> _Exercise_
Pictures stay out of this copy, which runs from the first line of the material through the line containing "10: (295, 87, 7.53)".

> _Dataset records_
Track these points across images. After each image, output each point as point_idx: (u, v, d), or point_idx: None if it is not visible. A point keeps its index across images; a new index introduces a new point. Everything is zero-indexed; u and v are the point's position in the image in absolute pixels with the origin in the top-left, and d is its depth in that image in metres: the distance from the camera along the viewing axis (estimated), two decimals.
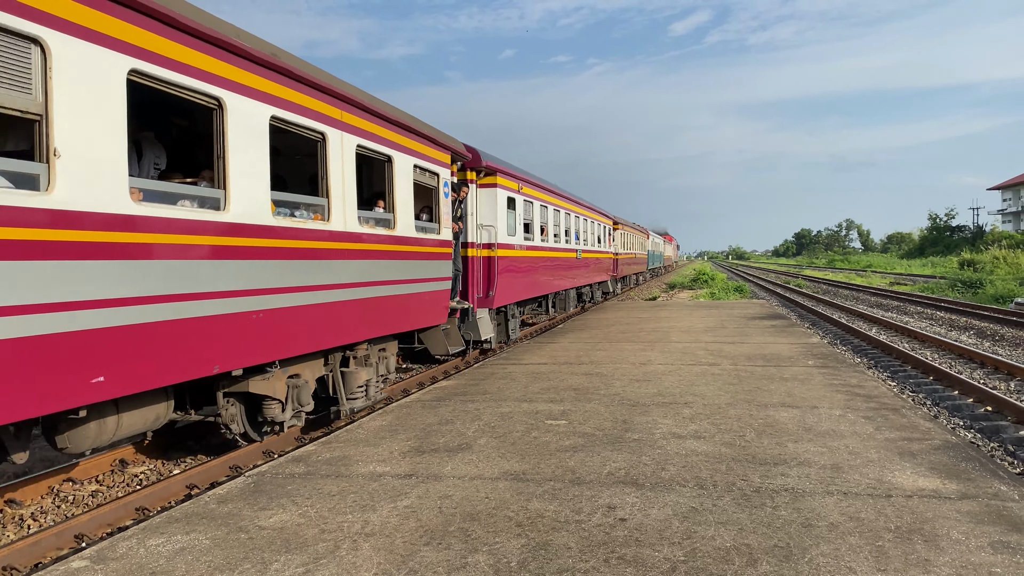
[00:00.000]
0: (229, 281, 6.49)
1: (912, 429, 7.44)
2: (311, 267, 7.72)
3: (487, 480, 6.03)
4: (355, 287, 8.61)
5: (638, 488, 5.73)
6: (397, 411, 8.87)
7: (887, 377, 13.42)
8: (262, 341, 6.96)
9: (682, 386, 10.00)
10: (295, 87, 7.53)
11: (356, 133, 8.71)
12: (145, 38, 5.58)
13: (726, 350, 13.59)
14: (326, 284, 7.99)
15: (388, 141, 9.66)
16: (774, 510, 5.19)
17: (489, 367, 12.24)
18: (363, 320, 8.88)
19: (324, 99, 8.03)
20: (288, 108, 7.38)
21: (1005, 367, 13.48)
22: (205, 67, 6.22)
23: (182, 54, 5.97)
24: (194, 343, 6.10)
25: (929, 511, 5.11)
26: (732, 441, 7.07)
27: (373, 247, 9.12)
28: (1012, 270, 46.72)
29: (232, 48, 6.51)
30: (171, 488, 7.07)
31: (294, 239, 7.42)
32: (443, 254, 11.51)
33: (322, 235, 7.95)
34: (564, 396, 9.49)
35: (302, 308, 7.54)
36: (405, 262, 10.07)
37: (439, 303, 11.47)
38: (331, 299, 8.09)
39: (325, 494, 5.77)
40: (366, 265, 8.92)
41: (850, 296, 36.91)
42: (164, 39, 5.78)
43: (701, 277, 47.71)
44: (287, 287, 7.28)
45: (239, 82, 6.64)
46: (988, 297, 30.55)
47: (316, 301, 7.79)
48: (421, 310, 10.81)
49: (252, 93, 6.82)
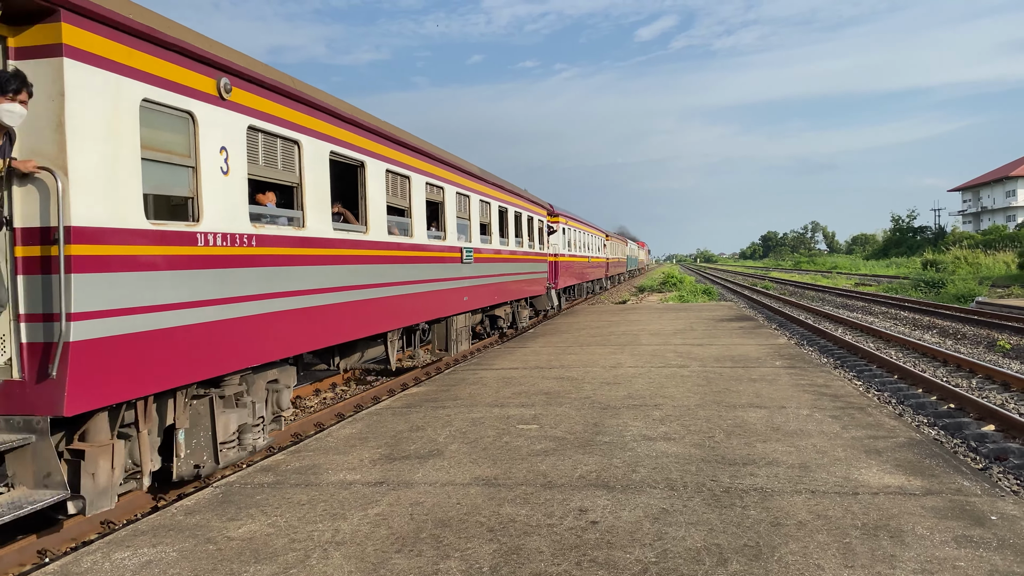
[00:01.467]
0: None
1: (878, 427, 7.55)
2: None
3: (458, 486, 6.01)
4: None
5: (609, 491, 5.75)
6: (367, 418, 8.81)
7: (853, 376, 13.61)
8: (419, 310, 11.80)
9: (652, 388, 10.06)
10: (462, 176, 14.26)
11: (515, 206, 18.27)
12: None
13: (695, 352, 13.69)
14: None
15: (525, 208, 20.56)
16: (743, 510, 5.23)
17: (460, 372, 12.21)
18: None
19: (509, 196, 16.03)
20: (467, 190, 14.90)
21: (967, 365, 13.74)
22: (353, 142, 9.54)
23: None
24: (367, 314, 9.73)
25: (895, 507, 5.19)
26: (702, 442, 7.12)
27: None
28: (973, 270, 47.71)
29: (371, 129, 10.04)
30: (137, 500, 6.95)
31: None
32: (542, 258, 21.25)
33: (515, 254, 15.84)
34: (535, 400, 9.50)
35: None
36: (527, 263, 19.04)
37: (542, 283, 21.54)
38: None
39: (295, 503, 5.72)
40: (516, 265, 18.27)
41: (816, 297, 37.42)
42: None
43: (670, 280, 48.17)
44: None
45: (371, 150, 10.17)
46: (950, 296, 31.16)
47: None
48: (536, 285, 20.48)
49: (379, 156, 10.33)
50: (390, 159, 10.75)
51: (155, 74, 5.97)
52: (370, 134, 10.03)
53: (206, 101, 6.56)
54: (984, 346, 17.13)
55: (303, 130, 8.21)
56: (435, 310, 12.86)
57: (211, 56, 6.59)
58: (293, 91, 8.03)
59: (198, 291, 6.38)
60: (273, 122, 7.63)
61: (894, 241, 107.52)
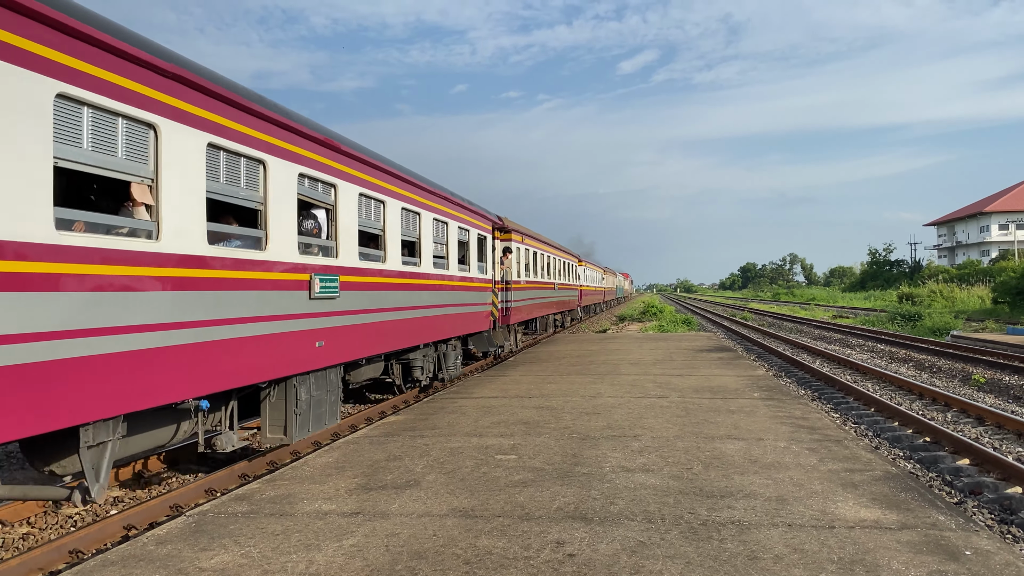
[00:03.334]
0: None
1: (854, 460, 7.59)
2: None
3: (435, 517, 5.96)
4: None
5: (587, 523, 5.73)
6: (344, 447, 8.73)
7: (830, 409, 13.69)
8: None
9: (631, 419, 10.06)
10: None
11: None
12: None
13: (674, 383, 13.72)
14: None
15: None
16: (720, 543, 5.23)
17: (439, 401, 12.15)
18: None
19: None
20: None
21: (942, 398, 13.87)
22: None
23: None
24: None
25: (870, 542, 5.21)
26: (680, 474, 7.12)
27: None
28: (948, 304, 48.36)
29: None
30: (107, 529, 6.83)
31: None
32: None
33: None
34: (514, 430, 9.46)
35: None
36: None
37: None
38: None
39: (269, 533, 5.64)
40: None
41: (794, 329, 37.69)
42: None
43: (650, 310, 48.32)
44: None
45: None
46: (926, 330, 31.53)
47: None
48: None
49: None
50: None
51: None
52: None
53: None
54: (959, 380, 17.31)
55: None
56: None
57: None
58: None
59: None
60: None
61: (871, 274, 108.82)
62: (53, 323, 5.13)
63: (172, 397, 6.39)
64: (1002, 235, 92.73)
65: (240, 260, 7.39)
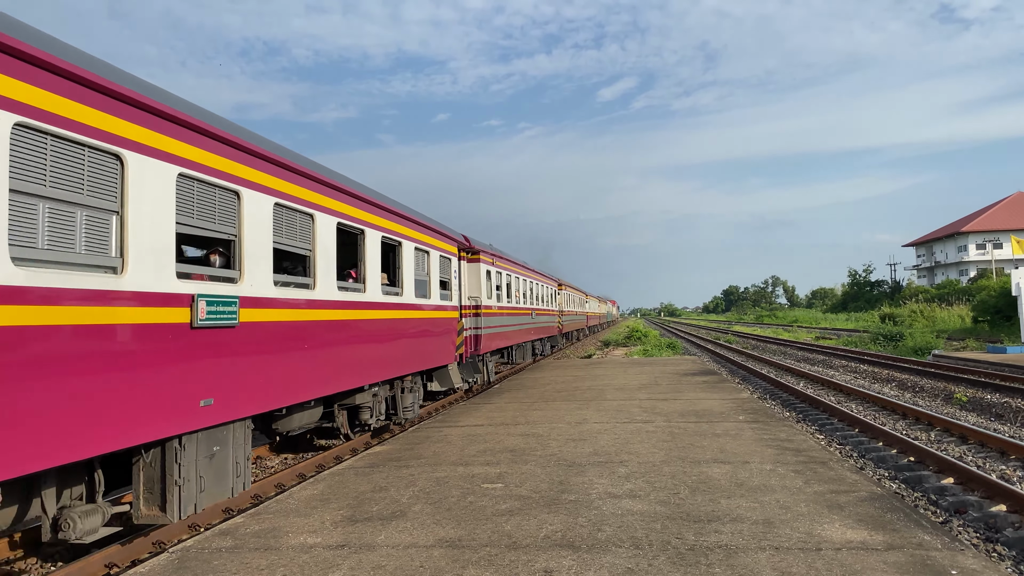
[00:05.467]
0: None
1: (839, 481, 7.61)
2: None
3: (421, 548, 5.91)
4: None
5: (575, 551, 5.70)
6: (329, 479, 8.66)
7: (815, 430, 13.73)
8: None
9: (617, 445, 10.04)
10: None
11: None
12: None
13: (660, 407, 13.73)
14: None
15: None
16: (708, 568, 5.22)
17: (424, 430, 12.09)
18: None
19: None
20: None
21: (926, 418, 13.96)
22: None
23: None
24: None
25: (857, 563, 5.21)
26: (667, 499, 7.11)
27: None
28: (929, 323, 48.74)
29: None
30: (88, 568, 6.71)
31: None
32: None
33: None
34: (500, 458, 9.42)
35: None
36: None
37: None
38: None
39: (254, 568, 5.57)
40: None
41: (778, 351, 37.87)
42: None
43: (635, 334, 48.40)
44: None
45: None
46: (908, 349, 31.76)
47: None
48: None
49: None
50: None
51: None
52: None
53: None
54: (942, 399, 17.44)
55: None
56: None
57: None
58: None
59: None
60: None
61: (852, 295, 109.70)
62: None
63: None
64: (979, 254, 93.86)
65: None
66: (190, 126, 6.92)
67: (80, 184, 5.65)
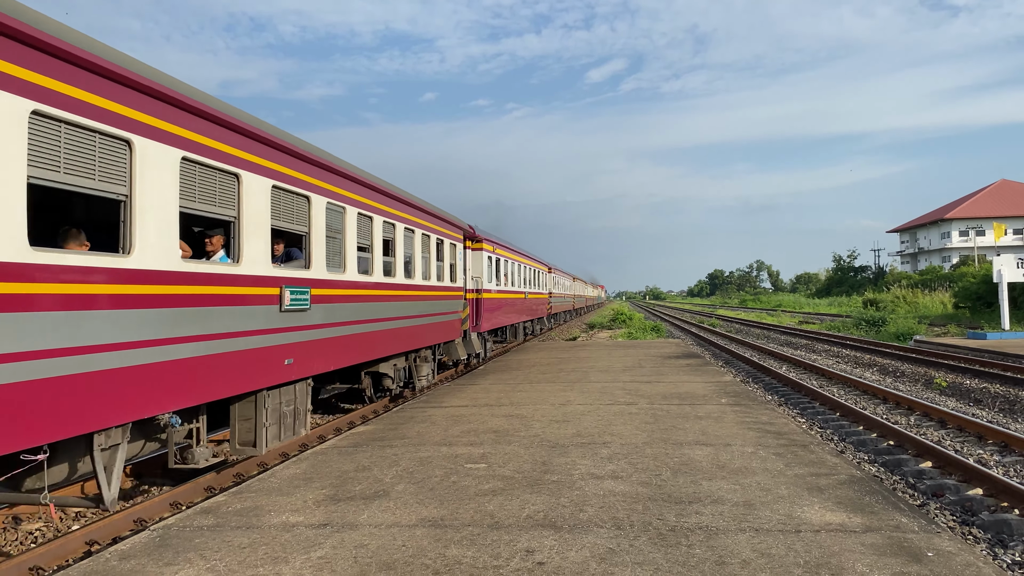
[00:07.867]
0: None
1: (820, 464, 7.69)
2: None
3: (404, 527, 5.93)
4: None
5: (556, 531, 5.73)
6: (312, 458, 8.65)
7: (797, 414, 13.85)
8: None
9: (600, 426, 10.09)
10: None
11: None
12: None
13: (643, 389, 13.80)
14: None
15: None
16: (689, 548, 5.26)
17: (408, 411, 12.10)
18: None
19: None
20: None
21: (906, 402, 14.10)
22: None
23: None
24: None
25: (836, 545, 5.27)
26: (649, 480, 7.16)
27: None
28: (911, 309, 49.19)
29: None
30: (69, 545, 6.68)
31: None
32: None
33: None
34: (484, 439, 9.44)
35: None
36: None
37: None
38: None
39: (235, 546, 5.56)
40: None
41: (762, 335, 38.11)
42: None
43: (619, 317, 48.53)
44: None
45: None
46: (890, 335, 32.04)
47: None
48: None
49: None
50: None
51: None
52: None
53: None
54: (922, 383, 17.62)
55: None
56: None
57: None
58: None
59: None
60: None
61: (836, 280, 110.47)
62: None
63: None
64: (963, 241, 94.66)
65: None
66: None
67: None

> _Task solution_
Track these points across images. After each image, output each point as point_idx: (u, v, d), or point_idx: None if it is not visible. A point keeps its index across images; a new index introduces a new point. Everything is zero-indexed; u and v are the point's position in the image in absolute pixels with the origin in the top-left, and d is its depth in that image in metres: the distance from the camera along the viewing axis (estimated), two decimals.
[00:00.000]
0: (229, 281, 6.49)
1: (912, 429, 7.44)
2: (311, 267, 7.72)
3: (487, 480, 6.03)
4: (355, 287, 8.61)
5: (638, 488, 5.73)
6: (397, 411, 8.87)
7: (887, 377, 13.42)
8: (262, 341, 6.96)
9: (682, 386, 10.00)
10: (295, 87, 7.53)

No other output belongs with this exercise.